Liebe: Sie steht auf drei Beinen

Motto: Sie werden mit dem Menschen am glücklichsten, der mit dem Wort „Liebe“ etwas Ähnliches meint wie Sie selbst.

Meinen Ausflug in die Definition der Liebe setze ich heute mit einem US-Amerikaner fort: dem Psychologen Robert J. Sternberg. Seine Theorie hat den Vorteil, sehr einfach zu sein. Er baut darauf, dass beide Partner in etwa das Gleiche über die Liebe meinen – übrigens interessanterweise auch eine Theorie, die in der menschlichen Kommunikation zu den unveränderbaren Grundlagen gehört.

An einem Namen kommt man nicht vorbei, wenn man sich mit der Liebe beschäftigt: an Robert J. Sternberg. Er hat eine relativ einfache Theorie entwickelt, die ausgesprochen universell und deshalb auf nahezu alle Menschen anwendbar ist: Eine Liebe ist stabil, wenn sie auf drei Beinen steht:

1. Leidenschaft
Leidenschaft, Wollust oder Verliebtheit gehören zu den ersten Regungen, die wir als Erwachsene in unserer Liebe wahrnehmen. Man könnet einwenden, dass wir bereits als Kind Intimität und Verbindlichkeit erleben, aber diese Motive allein reichen nicht für die Liebe zu einem Partner. In aller Regel ist es so, dass die Leidenschaft der Antrieb ist, uns zu paaren. Der Wermutstropfen: Leidenschaft nimmt in der Regel im Laufe der Beziehung ab.

2. Intimität
In dem Maße, in dem die Leidenschaft abnimmt, nimmt die Intimität bei der Liebe zu. Die Intimität zeigt sich vor allem darin, dass die Paare nun etwas haben, was sie nur noch miteinander, aber nicht mehr mit anderen teilen.
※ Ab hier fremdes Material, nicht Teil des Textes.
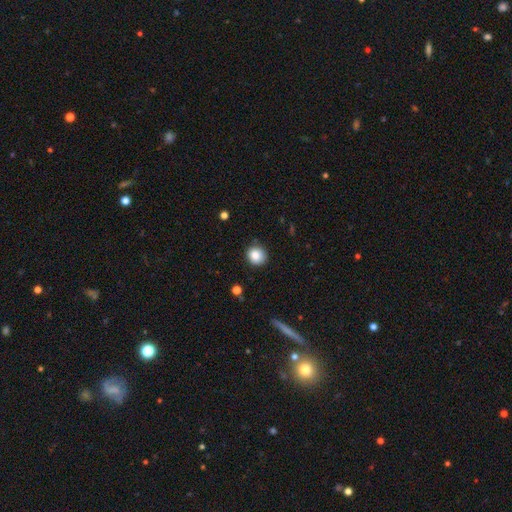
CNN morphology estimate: Smooth or featured?
  - smooth: 85% *
  - star or artifact: 10%
  - featured or disk: 5%
How rounded?
  - round: 88% *
  - in between: 11%
  - cigar-shaped: 1%
Merging?
  - none: 86% *
  - minor disturbance: 10%
  - major disturbance: 2%
  - merger: 2%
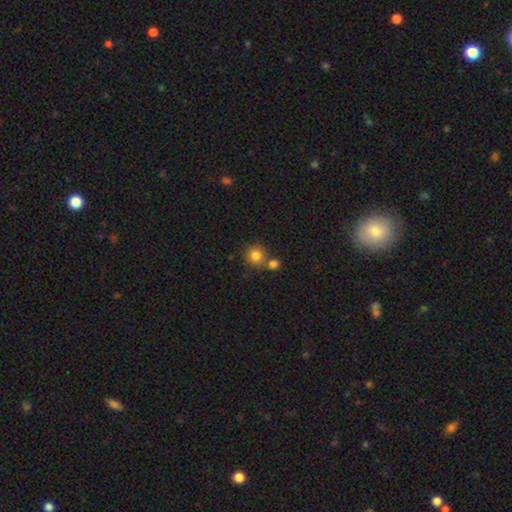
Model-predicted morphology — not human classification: A smooth galaxy with no disk features (82%) that is round (90%). Merging: none (59%).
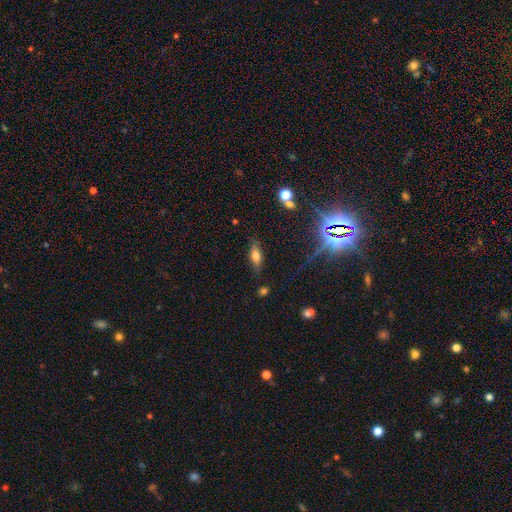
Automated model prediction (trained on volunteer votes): A smooth galaxy with no disk features (63%) that is in between round and cigar-shaped (70%). Merging: none (77%).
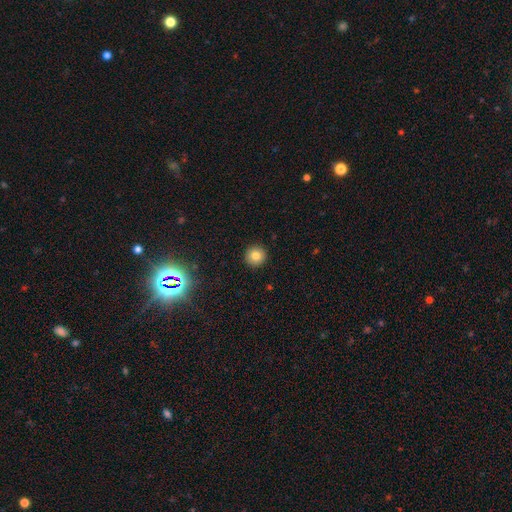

Normalerweise führt die wachsende Intimität zu dem dritten Standbein der Liebe, der Verbindlichkeit.

3. Verbindlichkeit
Verbindlichkeit entsteht, wenn man der Intimität auch ein äußerliches Gesicht verleiht – beispielsweise, in dem man ankündigt: „Wir sind Verlobte“, oder „Wir haben geheiratet“. Sie kann auch darin beistehe, dass man nun zusammenwohnt oder gemeinsame ein Geschäft gründet.

Anders als bei einem dreibeinigen Hocker können die einzelnen „Standbeine“ der Liebe unterschiedlich hoch sein. Ob ein Paar nach einigen Monaten oder Jahren des Zusammenseins eher die Leidenschaft, die Intimität oder die Verbindlichkeit eint, ist unerheblich. Wichtiger ist, dass die Einstellung beider zu den drei Komponenten sehr ähnlich ist, meint Professor Robert J. Sternberg.

Kommentar

Mein Kommentar: Wie die meisten modernen Theorien über die Liebe baut Professor Robert J. Sternberg auf der Person auf. Was die Person tut, ist gut und richtig, und sie wird auch in der Beziehung glücklich, wenn sich eine andere Person findet, die ähnlich über die Liebe denkt.

Allerdings befriedigt die Theorie die Menschen mit großem Wissensdurst ebenso wenig wie jene mit vielen Zweifeln an sich selbst.